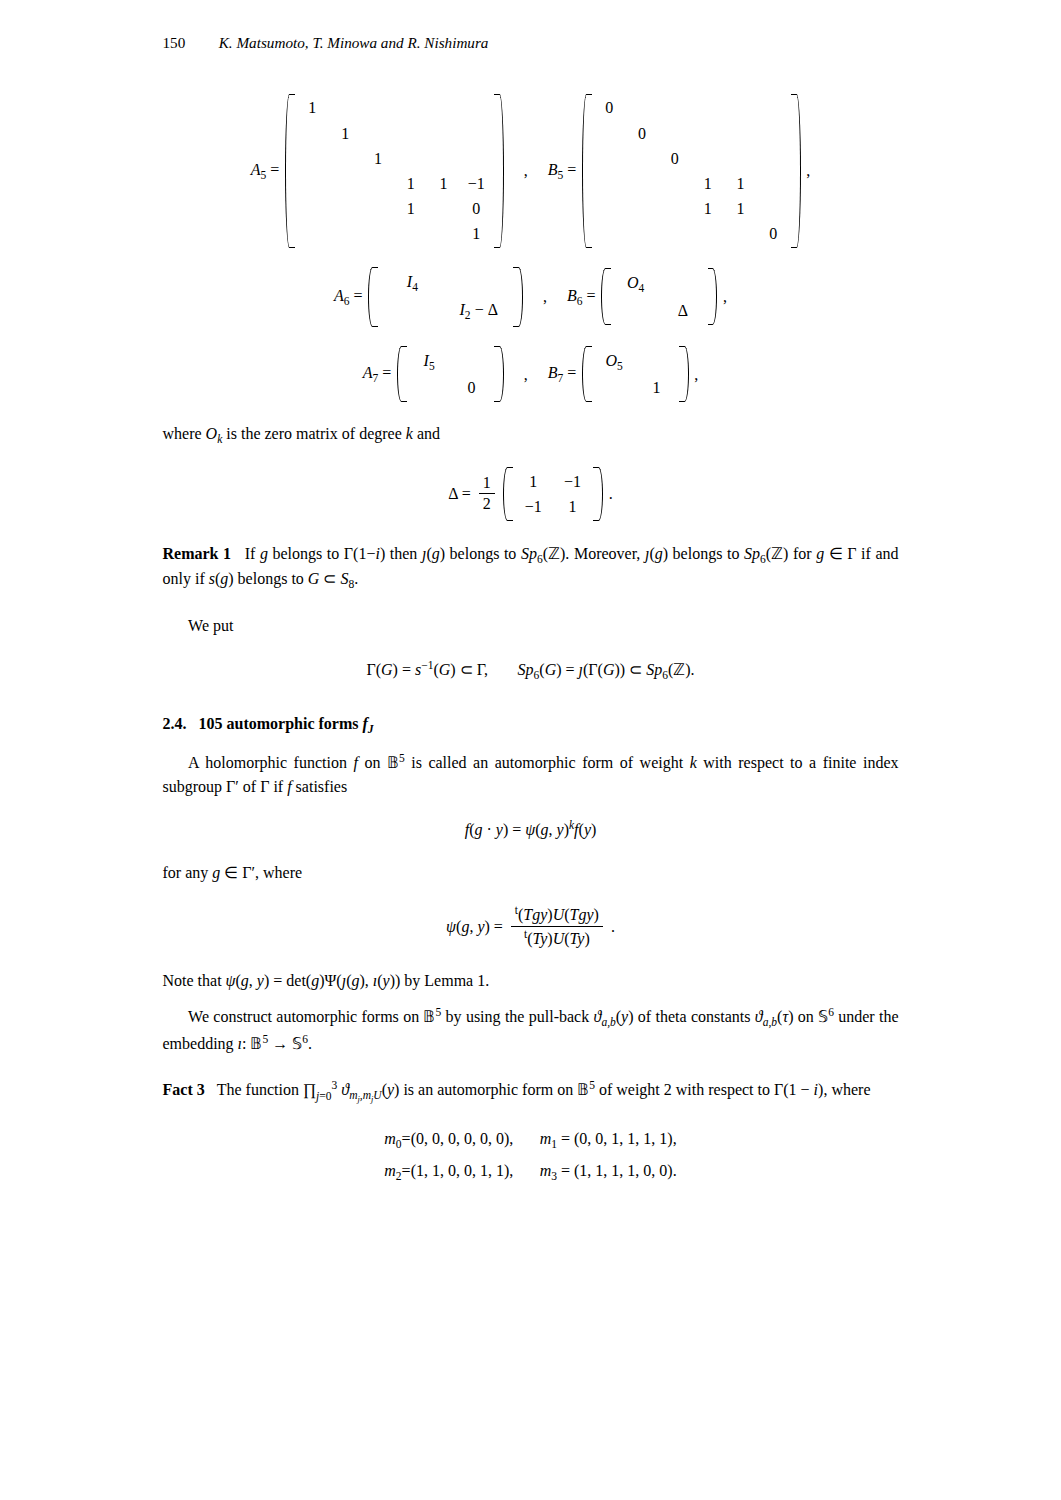150 K. Matsumoto, T. Minowa and R. Nishimura
A5 = 1 1 1 11−1 1 0 1 , B5 = 0 0 0 11 11 0 ,
A6 = I4 I2 − Δ , B6 = O4 Δ ,
A7 = I5 0 , B7 = O5 1 ,
where Ok is the zero matrix of degree k and
Δ = 12 1−1 −11 .
Remark 1 If g belongs to Γ(1−i) then ȷ(g) belongs to Sp6(ℤ). Moreover, ȷ(g) belongs to Sp6(ℤ) for g ∈ Γ if and only if s(g) belongs to G ⊂ S8.
We put
Γ(G) = s−1(G) ⊂ Γ, Sp6(G) = ȷ(Γ(G)) ⊂ Sp6(ℤ).
2.4. 105 automorphic forms fJ
A holomorphic function f on 𝔹5 is called an automorphic form of weight k with respect to a finite index subgroup Γ′ of Γ if f satisfies
f(g · y) = ψ(g, y)kf(y)
for any g ∈ Γ′, where
ψ(g, y) = t(Tgy)U(Tgy) t(Ty)U(Ty) .
Note that ψ(g, y) = det(g)Ψ(ȷ(g), ı(y)) by Lemma 1.
We construct automorphic forms on 𝔹5 by using the pull-back ϑa,b(y) of theta constants ϑa,b(τ) on 𝕊6 under the embedding ı: 𝔹5 → 𝕊6.
Fact 3 The function ∏j=03 ϑmj,mjU(y) is an automorphic form on 𝔹5 of weight 2 with respect to Γ(1 − i), where
m0=(0, 0, 0, 0, 0, 0), m1 = (0, 0, 1, 1, 1, 1),
m2=(1, 1, 0, 0, 1, 1), m3 = (1, 1, 1, 1, 0, 0).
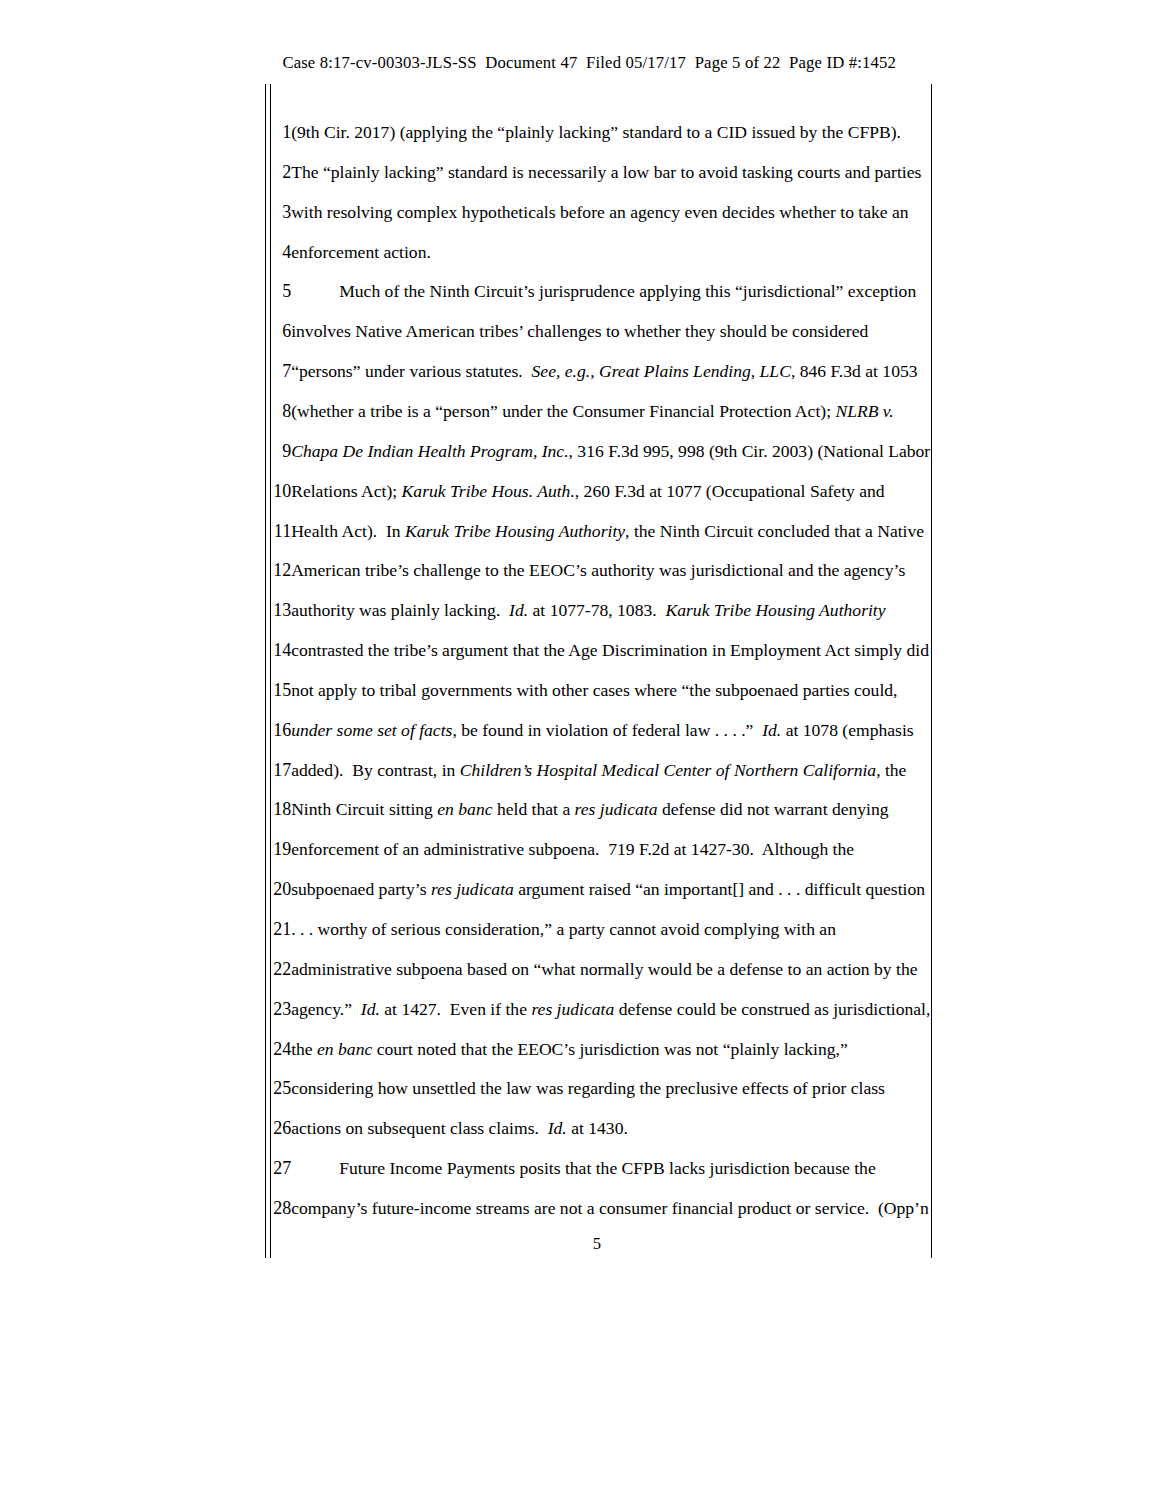Case 8:17-cv-00303-JLS-SS Document 47 Filed 05/17/17 Page 5 of 22 Page ID #:1452
| 1 | (9th Cir. 2017) (applying the “plainly lacking” standard to a CID issued by the CFPB). |
| 2 | The “plainly lacking” standard is necessarily a low bar to avoid tasking courts and parties |
| 3 | with resolving complex hypotheticals before an agency even decides whether to take an |
| 4 | enforcement action. |
| 5 | Much of the Ninth Circuit’s jurisprudence applying this “jurisdictional” exception |
| 6 | involves Native American tribes’ challenges to whether they should be considered |
| 7 | “persons” under various statutes. See, e.g. , Great Plains Lending, LLC , 846 F.3d at 1053 |
| 8 | (whether a tribe is a “person” under the Consumer Financial Protection Act); NLRB v. |
| 9 | Chapa De Indian Health Program, Inc. , 316 F.3d 995, 998 (9th Cir. 2003) (National Labor |
| 10 | Relations Act); Karuk Tribe Hous. Auth. , 260 F.3d at 1077 (Occupational Safety and |
| 11 | Health Act). In Karuk Tribe Housing Authority , the Ninth Circuit concluded that a Native |
| 12 | American tribe’s challenge to the EEOC’s authority was jurisdictional and the agency’s |
| 13 | authority was plainly lacking. Id. at 1077-78, 1083. Karuk Tribe Housing Authority |
| 14 | contrasted the tribe’s argument that the Age Discrimination in Employment Act simply did |
| 15 | not apply to tribal governments with other cases where “the subpoenaed parties could, |
| 16 | under some set of facts , be found in violation of federal law . . . .” Id. at 1078 (emphasis |
| 17 | added). By contrast, in Children’s Hospital Medical Center of Northern California , the |
| 18 | Ninth Circuit sitting en banc held that a res judicata defense did not warrant denying |
| 19 | enforcement of an administrative subpoena. 719 F.2d at 1427-30. Although the |
| 20 | subpoenaed party’s res judicata argument raised “an important[] and . . . difficult question |
| 21 | . . . worthy of serious consideration,” a party cannot avoid complying with an |
| 22 | administrative subpoena based on “what normally would be a defense to an action by the |
| 23 | agency.” Id. at 1427. Even if the res judicata defense could be construed as jurisdictional, |
| 24 | the en banc court noted that the EEOC’s jurisdiction was not “plainly lacking,” |
| 25 | considering how unsettled the law was regarding the preclusive effects of prior class |
| 26 | actions on subsequent class claims. Id. at 1430. |
| 27 | Future Income Payments posits that the CFPB lacks jurisdiction because the |
| 28 | company’s future-income streams are not a consumer financial product or service. (Opp’n |
5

________________________________________

Task statement
All that should be returned is the run of lines from the start of the entries above to the line bearing "Δ = 12 1−1 −11 .", each exact, with pictures omitted.

Answer to this exercise
150 K. Matsumoto, T. Minowa and R. Nishimura
A5 = 1 1 1 11−1 1 0 1 , B5 = 0 0 0 11 11 0 ,
A6 = I4 I2 − Δ , B6 = O4 Δ ,
A7 = I5 0 , B7 = O5 1 ,
where Ok is the zero matrix of degree k and
Δ = 12 1−1 −11 .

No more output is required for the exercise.